_EXERCISE DIRECTIONS:_
Of all the lines below, output only those starting at the one with "ring dip: (1108, 1000)" and ending at the one with "index mcp: (78, 105)", both ends included, exactly as written.

(Saved entries)

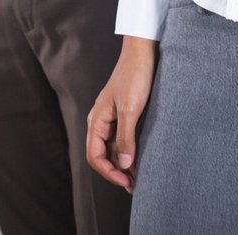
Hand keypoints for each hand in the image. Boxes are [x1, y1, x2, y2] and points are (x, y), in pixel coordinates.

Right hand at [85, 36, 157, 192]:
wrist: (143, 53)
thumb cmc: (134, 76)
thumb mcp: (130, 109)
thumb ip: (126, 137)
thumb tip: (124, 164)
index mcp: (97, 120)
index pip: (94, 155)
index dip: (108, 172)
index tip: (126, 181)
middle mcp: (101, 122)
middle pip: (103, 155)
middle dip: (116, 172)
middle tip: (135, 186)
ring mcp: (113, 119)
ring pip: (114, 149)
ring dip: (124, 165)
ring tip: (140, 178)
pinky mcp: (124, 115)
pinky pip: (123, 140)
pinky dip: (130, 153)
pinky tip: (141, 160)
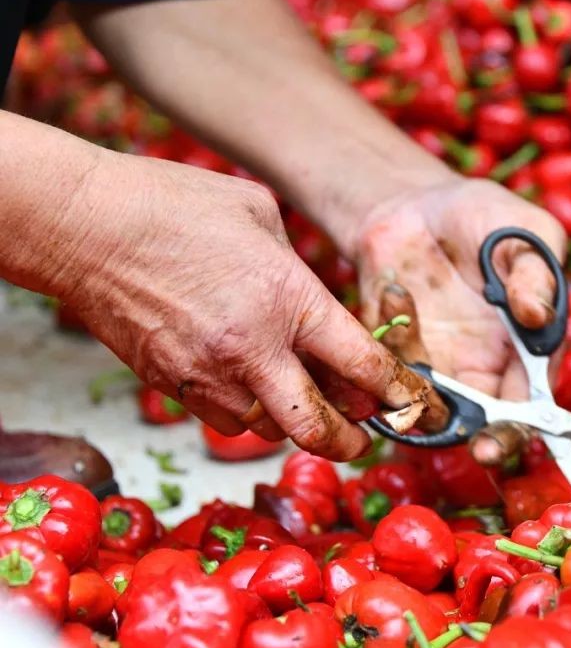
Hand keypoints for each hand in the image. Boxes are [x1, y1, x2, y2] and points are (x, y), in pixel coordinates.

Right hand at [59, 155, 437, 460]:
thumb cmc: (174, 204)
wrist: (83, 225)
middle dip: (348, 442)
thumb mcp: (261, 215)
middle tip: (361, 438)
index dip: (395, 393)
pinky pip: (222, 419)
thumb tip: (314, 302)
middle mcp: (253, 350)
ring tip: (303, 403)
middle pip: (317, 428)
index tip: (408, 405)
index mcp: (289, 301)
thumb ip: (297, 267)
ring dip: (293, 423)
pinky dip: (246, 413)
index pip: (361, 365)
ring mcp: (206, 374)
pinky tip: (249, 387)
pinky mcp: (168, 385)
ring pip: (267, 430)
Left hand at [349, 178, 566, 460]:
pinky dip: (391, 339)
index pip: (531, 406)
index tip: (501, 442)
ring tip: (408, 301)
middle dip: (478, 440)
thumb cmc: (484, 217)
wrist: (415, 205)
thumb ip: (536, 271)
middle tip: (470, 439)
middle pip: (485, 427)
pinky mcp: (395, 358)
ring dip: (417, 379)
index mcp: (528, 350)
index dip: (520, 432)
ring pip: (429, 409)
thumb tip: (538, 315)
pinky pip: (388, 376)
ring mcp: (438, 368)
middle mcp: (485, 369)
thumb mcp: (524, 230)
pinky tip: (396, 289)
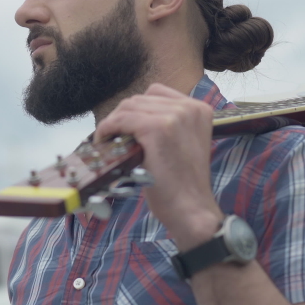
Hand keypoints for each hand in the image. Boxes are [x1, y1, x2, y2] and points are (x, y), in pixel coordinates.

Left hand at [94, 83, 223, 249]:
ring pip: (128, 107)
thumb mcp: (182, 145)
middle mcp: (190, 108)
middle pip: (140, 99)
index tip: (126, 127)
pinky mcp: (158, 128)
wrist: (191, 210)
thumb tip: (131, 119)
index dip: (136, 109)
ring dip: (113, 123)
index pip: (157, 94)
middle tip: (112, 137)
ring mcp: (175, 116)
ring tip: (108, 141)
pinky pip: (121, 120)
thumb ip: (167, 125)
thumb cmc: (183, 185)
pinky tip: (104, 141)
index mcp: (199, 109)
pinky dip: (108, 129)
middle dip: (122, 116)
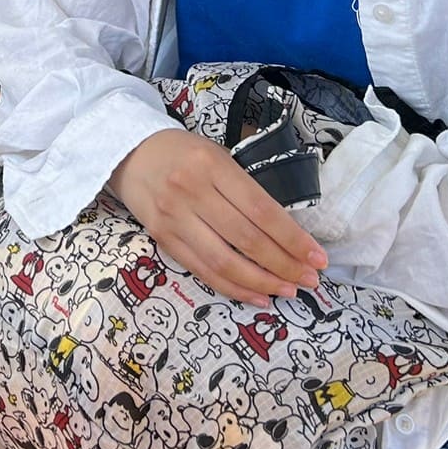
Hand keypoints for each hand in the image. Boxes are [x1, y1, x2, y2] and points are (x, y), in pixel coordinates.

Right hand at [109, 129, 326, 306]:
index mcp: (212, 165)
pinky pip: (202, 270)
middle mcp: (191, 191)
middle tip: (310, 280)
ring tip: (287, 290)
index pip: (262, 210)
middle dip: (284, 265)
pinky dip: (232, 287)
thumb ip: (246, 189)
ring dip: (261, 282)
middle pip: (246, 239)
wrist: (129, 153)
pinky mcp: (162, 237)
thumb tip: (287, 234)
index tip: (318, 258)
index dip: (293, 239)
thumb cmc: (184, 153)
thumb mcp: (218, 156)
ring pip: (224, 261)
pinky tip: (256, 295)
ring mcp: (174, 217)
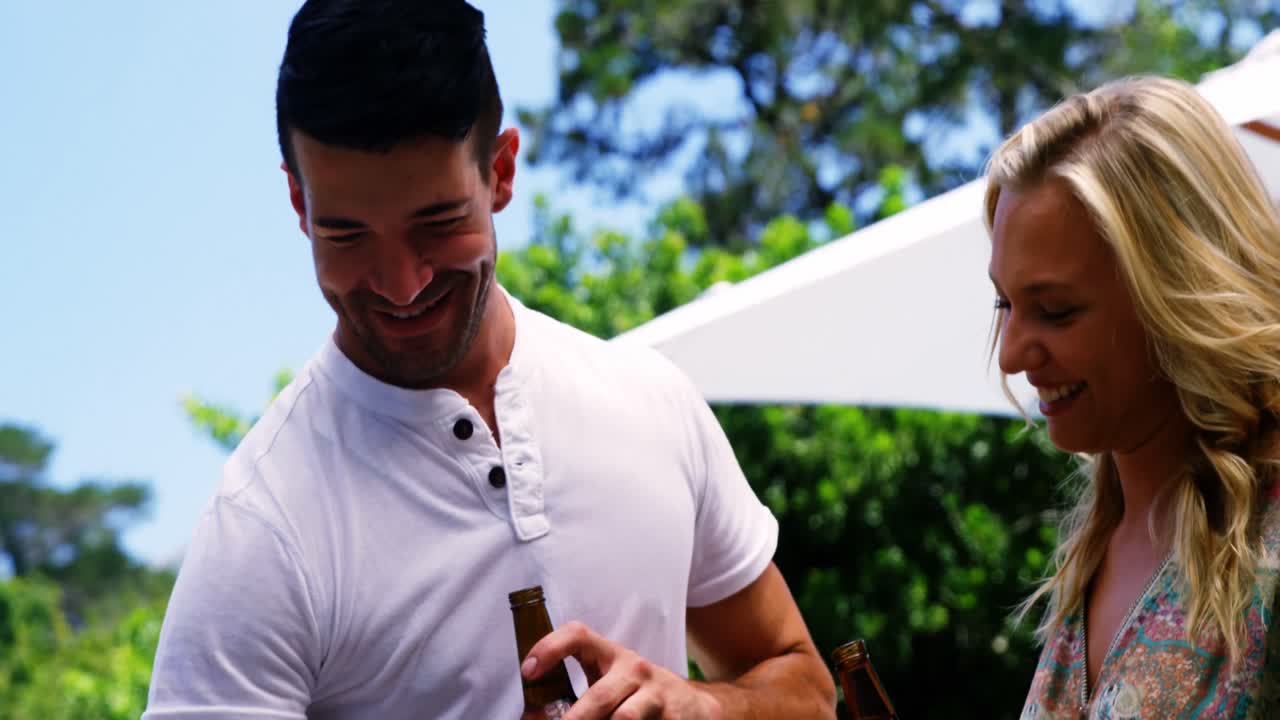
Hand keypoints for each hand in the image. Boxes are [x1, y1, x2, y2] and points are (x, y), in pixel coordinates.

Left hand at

* * *

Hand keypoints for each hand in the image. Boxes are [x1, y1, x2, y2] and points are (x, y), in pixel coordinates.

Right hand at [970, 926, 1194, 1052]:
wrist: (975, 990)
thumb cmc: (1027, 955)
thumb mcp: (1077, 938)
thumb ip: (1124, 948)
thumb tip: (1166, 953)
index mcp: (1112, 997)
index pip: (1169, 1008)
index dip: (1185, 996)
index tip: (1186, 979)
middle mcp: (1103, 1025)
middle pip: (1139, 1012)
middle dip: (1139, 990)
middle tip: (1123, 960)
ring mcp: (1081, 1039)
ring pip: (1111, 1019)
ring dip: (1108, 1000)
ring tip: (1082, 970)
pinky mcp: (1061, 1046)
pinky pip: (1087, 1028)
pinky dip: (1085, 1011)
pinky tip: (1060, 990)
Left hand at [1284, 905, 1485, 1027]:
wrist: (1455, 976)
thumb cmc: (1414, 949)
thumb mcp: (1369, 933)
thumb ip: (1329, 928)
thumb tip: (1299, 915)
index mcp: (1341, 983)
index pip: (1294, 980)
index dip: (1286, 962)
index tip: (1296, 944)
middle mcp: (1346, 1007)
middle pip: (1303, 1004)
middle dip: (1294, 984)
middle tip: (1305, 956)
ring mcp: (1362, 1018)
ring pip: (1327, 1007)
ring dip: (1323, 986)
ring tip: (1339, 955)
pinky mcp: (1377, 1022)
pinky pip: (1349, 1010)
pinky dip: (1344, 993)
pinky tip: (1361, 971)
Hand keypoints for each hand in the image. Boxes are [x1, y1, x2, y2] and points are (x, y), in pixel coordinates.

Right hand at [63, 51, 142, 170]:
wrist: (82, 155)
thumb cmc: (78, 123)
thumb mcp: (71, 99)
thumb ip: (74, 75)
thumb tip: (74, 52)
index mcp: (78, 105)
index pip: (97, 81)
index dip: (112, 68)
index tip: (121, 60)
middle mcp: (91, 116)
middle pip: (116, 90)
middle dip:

--

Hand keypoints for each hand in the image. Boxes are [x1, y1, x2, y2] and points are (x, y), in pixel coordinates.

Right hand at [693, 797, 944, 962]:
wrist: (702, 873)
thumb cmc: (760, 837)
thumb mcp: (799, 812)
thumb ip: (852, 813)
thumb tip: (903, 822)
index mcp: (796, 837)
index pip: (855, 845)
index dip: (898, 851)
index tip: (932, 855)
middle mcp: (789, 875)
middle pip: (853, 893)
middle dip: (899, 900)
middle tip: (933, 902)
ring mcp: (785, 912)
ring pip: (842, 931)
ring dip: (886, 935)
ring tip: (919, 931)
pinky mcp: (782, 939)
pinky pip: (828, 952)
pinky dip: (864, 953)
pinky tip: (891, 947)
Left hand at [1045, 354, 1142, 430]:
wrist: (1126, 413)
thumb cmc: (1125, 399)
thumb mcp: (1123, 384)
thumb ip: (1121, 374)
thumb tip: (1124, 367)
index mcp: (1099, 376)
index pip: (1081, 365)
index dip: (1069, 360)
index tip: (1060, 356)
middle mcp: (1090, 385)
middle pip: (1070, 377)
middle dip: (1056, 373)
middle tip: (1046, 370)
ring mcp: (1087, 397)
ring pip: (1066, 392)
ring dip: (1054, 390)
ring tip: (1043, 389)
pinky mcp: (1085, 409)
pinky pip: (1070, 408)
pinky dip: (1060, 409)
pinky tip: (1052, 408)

_ANSWER:_
ring dip: (1108, 1000)
ring tip: (1082, 970)
pinky mcp: (1061, 1046)
pinky pip: (1087, 1028)
pinky dip: (1085, 1011)
pinky tip: (1060, 990)
Left hand at [1284, 905, 1485, 1027]:
wrist: (1455, 976)
thumb cmc: (1414, 949)
thumb mcp: (1369, 933)
thumb ip: (1329, 928)
thumb tip: (1299, 915)
index mcp: (1341, 983)
index pip: (1294, 980)
index dip: (1286, 962)
index tip: (1296, 944)
middle mcp: (1346, 1007)
middle pip: (1303, 1004)
middle dip: (1294, 984)
middle tip: (1305, 956)
ring mcp: (1362, 1018)
ring pip: (1327, 1007)
ring dip: (1323, 986)
ring tip: (1339, 955)
pinky mcp: (1377, 1022)
pinky pip: (1349, 1010)
pinky dip: (1344, 993)
pinky tip: (1361, 971)
Hand keypoints for each hand in the image. Boxes are [x1, y1, x2, y2] and points are (x, y), in pixel coordinates.

Right hand at [63, 51, 142, 170]:
wrist: (82, 155)
thumb cmc: (78, 123)
thumb mcp: (71, 99)
thumb ip: (74, 75)
thumb tip: (74, 52)
index mcp: (78, 105)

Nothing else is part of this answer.